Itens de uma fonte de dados
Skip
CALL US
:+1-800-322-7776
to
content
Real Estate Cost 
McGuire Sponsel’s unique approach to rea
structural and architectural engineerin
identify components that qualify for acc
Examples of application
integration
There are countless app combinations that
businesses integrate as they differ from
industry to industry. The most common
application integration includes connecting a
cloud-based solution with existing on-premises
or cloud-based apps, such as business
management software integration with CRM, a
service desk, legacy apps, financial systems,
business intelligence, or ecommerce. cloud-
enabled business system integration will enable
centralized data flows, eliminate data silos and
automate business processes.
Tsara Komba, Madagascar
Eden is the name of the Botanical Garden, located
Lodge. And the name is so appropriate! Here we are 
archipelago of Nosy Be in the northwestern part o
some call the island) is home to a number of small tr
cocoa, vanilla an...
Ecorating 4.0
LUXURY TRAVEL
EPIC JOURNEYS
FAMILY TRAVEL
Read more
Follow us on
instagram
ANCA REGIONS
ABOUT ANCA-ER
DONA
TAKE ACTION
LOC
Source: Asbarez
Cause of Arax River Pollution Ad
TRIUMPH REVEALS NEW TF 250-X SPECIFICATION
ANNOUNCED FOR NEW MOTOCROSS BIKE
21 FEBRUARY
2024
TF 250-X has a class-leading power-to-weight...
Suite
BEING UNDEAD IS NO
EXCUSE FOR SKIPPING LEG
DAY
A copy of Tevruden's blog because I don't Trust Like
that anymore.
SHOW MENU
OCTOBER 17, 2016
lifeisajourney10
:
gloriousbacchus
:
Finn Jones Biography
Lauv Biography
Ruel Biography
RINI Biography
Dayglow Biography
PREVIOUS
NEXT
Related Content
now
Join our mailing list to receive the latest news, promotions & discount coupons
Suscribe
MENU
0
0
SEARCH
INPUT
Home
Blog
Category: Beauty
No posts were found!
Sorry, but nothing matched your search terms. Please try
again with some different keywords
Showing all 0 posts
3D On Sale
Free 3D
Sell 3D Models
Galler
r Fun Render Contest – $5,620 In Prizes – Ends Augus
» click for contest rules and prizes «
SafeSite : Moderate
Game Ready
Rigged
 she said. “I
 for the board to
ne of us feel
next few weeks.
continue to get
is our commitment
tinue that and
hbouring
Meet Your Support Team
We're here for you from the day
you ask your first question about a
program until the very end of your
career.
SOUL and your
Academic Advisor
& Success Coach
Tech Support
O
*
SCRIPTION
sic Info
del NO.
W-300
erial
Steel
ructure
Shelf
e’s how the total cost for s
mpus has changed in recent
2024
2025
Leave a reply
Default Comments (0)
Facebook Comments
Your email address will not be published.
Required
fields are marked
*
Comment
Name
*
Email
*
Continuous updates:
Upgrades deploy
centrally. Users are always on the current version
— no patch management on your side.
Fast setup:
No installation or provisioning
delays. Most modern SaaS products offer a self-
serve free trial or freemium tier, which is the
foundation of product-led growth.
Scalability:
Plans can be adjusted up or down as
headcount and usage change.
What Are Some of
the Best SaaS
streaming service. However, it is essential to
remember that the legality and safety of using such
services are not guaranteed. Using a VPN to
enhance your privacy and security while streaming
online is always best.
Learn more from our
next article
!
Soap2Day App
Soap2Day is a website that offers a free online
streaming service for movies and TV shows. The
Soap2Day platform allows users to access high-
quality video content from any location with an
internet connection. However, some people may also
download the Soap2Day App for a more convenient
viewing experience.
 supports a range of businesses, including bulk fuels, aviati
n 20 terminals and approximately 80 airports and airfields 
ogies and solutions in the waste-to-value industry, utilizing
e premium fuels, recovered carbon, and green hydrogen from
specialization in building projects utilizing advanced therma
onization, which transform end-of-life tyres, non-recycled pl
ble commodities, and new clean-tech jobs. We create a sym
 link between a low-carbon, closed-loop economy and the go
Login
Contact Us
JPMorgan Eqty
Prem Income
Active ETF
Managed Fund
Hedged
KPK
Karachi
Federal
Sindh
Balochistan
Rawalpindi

### Enunciado da tarefa:
Transforme em uma tabela Markdown as linhas da listagem que vão do início até a linha com "enabled business system", incluindo esta, com a coluna "Nº" para o número da linha e a coluna "Conteúdo" para o texto, deixando de fora as linhas em branco.

### Resposta do exercício:
| Nº | Conteúdo |
|---|---|
| 1 | Skip |
| 2 | CALL US |
| 3 | :+1-800-322-7776 |
| 4 | to |
| 5 | content |
| 6 | Real Estate Cost  |
| 7 | McGuire Sponsel’s unique approach to rea |
| 8 | structural and architectural engineerin |
| 9 | identify components that qualify for acc |
| 10 | Examples of application |
| 11 | integration |
| 12 | There are countless app combinations that |
| 13 | businesses integrate as they differ from |
| 14 | industry to industry. The most common |
| 15 | application integration includes connecting a |
| 16 | cloud-based solution with existing on-premises |
| 17 | or cloud-based apps, such as business |
| 18 | management software integration with CRM, a |
| 19 | service desk, legacy apps, financial systems, |
| 20 | business intelligence, or ecommerce. cloud- |
| 21 | enabled business system integration will enable |